The final project file structure:
We can add some code to main.c so that it can be compiled as an empty project.
#include "stm32f10x.h"
int main()
{
}At this time, an error will be reported when compiling the project directly. We need to make settings to set the header file search range. The specific operation is to click the magic wand (Options for Targets) on the toolbar, select c/c++ in the pop-up box, enter USE_STDPERIPH_DRIVER in Define, and Include Paths below Select our folder Core, Fwlib/inc, User three directories, manually select:
Finally, it can be compiled successfully:
Because the simulation needs a hex file at the end, it also needs a setting, click Options for Targets, switch to output, and then check Create HEX File:
The code for STM32 microcontroller lighting is somewhat complicated, mainly need to turn on the clock and set the pin level.
#include "stm32f10x.h"
void Delay()
{
unsigned int i, j;
for(i = 0; i < 2000; i++)
for(j = 0; j < 110; j++);
}
void LED_Config()
{
GPIO_InitTypeDef GPIO_InitStructure; // GPIO初始化结构体
RCC_APB2PeriphClockCmd(RCC_APB2Periph_GPIOB, ENABLE); //APB2时钟使能,这里单片机开启的是B口,所以对应RCC_APB2Periph_GPIOB,如果开启A口,这里对应RCC_APB2Periph_GPIOA
GPIO_InitStructure.GPIO_Mode = GPIO_Mode_Out_PP; // 推挽模式
GPIO_InitStructure.GPIO_Pin = GPIO_Pin_5; // 管脚B5作为输出
GPIO_InitStructure.GPIO_Speed = GPIO_Speed_50MHz; //时钟频率
GPIO_Init(GPIOB, &GPIO_InitStructure); // GPIO初始化,开启GPIOB,如果要开启A或者C,改变这里的GPIOA或者GPIOC
}
int main()
{
LED_Config();
while(1)
{
GPIO_SetBits(GPIOB, GPIO_Pin_5);
Delay();
GPIO_ResetBits(GPIOB, GPIO_Pin_5);
Delay();
}
}
If the compilation does not report an error, you can start the simulation.
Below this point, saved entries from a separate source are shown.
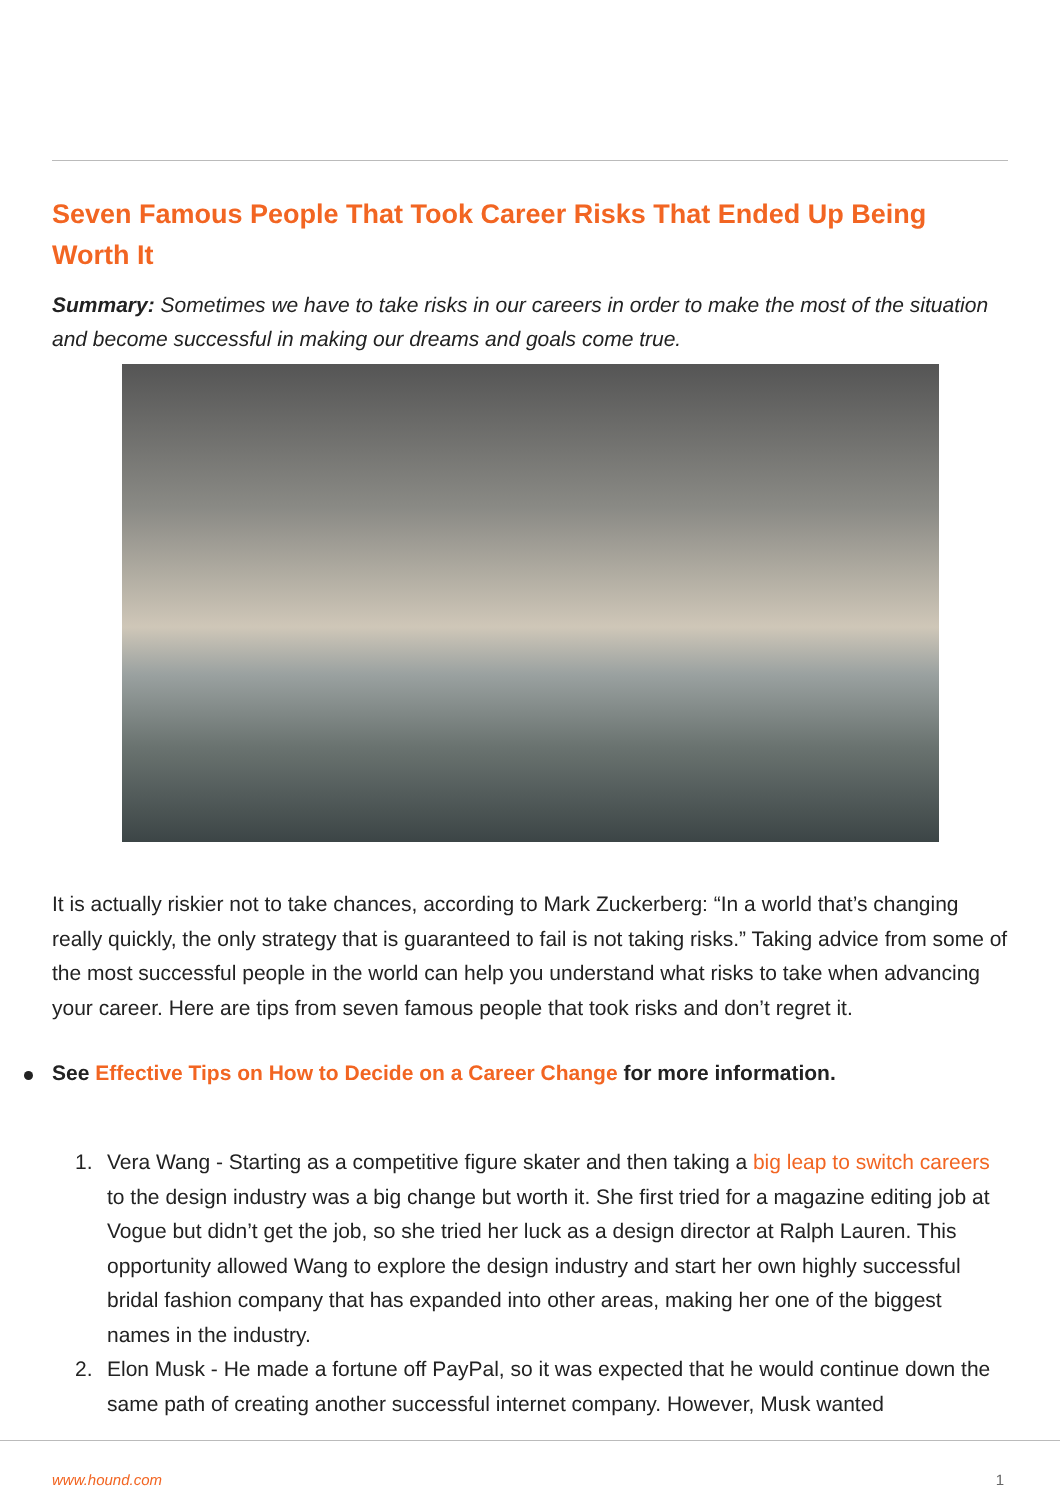Seven Famous People That Took Career Risks That Ended Up Being Worth It
Summary: Sometimes we have to take risks in our careers in order to make the most of the situation and become successful in making our dreams and goals come true.
It is actually riskier not to take chances, according to Mark Zuckerberg: “In a world that’s changing really quickly, the only strategy that is guaranteed to fail is not taking risks.” Taking advice from some of the most successful people in the world can help you understand what risks to take when advancing your career. Here are tips from seven famous people that took risks and don’t regret it.
See Effective Tips on How to Decide on a Career Change for more information.
1. Vera Wang - Starting as a competitive figure skater and then taking a big leap to switch careers to the design industry was a big change but worth it. She first tried for a magazine editing job at Vogue but didn’t get the job, so she tried her luck as a design director at Ralph Lauren. This opportunity allowed Wang to explore the design industry and start her own highly successful bridal fashion company that has expanded into other areas, making her one of the biggest names in the industry.
2. Elon Musk - He made a fortune off PayPal, so it was expected that he would continue down the same path of creating another successful internet company. However, Musk wanted
www.hound.com 1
In proteus, we build the led design diagram as shown below:
Select the chip STM32F103C8, then find the light-emitting diode LED-GREEN, add a resistor, and ground. Simple connection, the STM32 MCU seems to be a little different from the 51 MCU, here you need to deal with the connection, select Power Rail Configuration in the menu bar Design, and pass the parts listed on the left of GND and VCC/VDD through the Add in the middle The (move right) arrow is added to the right:
There is another important place that needs to be set, which is the crystal oscillator frequency of the microcontroller. If it is not set, an error will be reported:
Access to register of unclocked peripheral at 0x40010C00 cause BUS_FAULT [U1_CM3CORE]
This problem may only be reported during simulation. Some places say that the clock enable needs to be set in the code, but our code is obviously set, which is RCC_APB2PeriphClockCmd(RCC_APB2Periph_GPIOB, ENABLE); this code. This problem is very troublesome. At first I thought that the code did not execute the content in the main.c file. In fact, it is not, but the frequency of the crystal oscillator, but the frequency is also not set. I use the code generated by STM32CubeMX to execute without problem. Also very strange.
The 50MHz here is the clock frequency GPIO_Speed_50MHz set in the code.
Finally, the simulation does not report an error: 
Here is to use the standard library to build the STM32 project, so some header files and source files of the standard library are added. Here, according to the characteristics of the project, the Core, Fwlib, Project, Startup, User folders are newly created, and related files are added, and finally in the keil project The groups Core, Fwlib, Startup, and User established in the target do not have the same meaning, but the names are the same. Finally, you need to manually add files to these groups.